Last year, Kirchner and colleague Anne Weil reported that the Earth
needs, on average, about 10 million years to recover from global
extinctions, whether they involve the loss of most life on Earth or
wipe out far fewer species. This was much longer than most scientists
had believed.
The new results come from asking a related question: How do rates of
extinction and diversification vary, and how are they related? This is
important because, if rapid diversification is possible, biodiversity
might be able to rebound quickly from a global extinction.
Kirchner's analysis found that extinction rates and diversification
rates are about equally variable over long spans of geological time.

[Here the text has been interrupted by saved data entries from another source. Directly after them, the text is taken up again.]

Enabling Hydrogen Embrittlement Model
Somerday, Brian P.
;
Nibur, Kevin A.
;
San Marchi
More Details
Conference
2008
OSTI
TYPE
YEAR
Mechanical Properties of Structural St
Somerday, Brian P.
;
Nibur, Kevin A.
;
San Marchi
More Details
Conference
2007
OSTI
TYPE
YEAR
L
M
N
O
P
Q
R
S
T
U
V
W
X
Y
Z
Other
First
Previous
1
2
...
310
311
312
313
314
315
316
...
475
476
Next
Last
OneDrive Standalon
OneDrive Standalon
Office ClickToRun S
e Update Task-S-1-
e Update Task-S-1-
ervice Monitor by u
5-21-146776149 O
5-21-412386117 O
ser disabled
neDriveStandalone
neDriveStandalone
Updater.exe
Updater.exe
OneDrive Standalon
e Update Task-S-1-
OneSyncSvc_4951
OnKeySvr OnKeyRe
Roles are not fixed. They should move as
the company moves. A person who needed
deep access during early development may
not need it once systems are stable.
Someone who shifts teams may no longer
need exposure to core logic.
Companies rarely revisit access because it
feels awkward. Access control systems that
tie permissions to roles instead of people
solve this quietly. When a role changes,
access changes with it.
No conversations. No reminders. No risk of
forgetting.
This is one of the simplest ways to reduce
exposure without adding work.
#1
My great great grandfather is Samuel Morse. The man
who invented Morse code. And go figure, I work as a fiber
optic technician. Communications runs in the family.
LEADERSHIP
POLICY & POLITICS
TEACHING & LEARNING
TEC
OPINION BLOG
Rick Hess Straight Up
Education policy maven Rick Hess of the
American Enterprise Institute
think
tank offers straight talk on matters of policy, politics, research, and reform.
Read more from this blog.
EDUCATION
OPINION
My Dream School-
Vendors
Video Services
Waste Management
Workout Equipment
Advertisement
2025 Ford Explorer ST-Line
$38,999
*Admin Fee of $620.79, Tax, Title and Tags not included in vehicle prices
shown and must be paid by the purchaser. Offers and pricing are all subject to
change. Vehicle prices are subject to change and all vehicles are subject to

Over shorter periods, however, diversification rates vary much less
than extinction rates do.
That means that evolution does not accelerate quickly in response to
rapid bursts of extinction.
One possible explanation for why diversification takes so long to
speed up after an extinction is that extinction eliminates not merely
species or groups of species, but removes ecological niches: the roles
which organisms play within ecosystems.
Recovery becomes more complicated because specialized roles, such as
parasites that live on just one species, or animals that consume just
one kind of food, do not evolve until their hosts are already well
established.
"This shows that extinction is not like knocking chess pieces off a
chessboard, with the empty squares ready for you to plunk down new
pieces," Kirchner said. "Extinction is more like knocking down a house
of cards. You only have places to put new cards as you rebuild the
structure of the house."
"For a new kind of organism to evolve and survive long enough for us
to notice it - for it to become common enough to leave a fossil record
- requires that it have an evolutionary niche," he explained.
"The organism has to have some role in order to succeed in its
ecosystem. As a result, the ecosystem must first increase in
complexity so there are niches for new organisms to fill, which is
probably a very complicated process.
"At a fundamental biological level it takes time to build niches,
evolve new organisms and filter out unsuccessful ones, although it's
not yet clear what all the limiting factors are."
Kirchner's work was supported by grants from the National Science
Foundation and the University of California.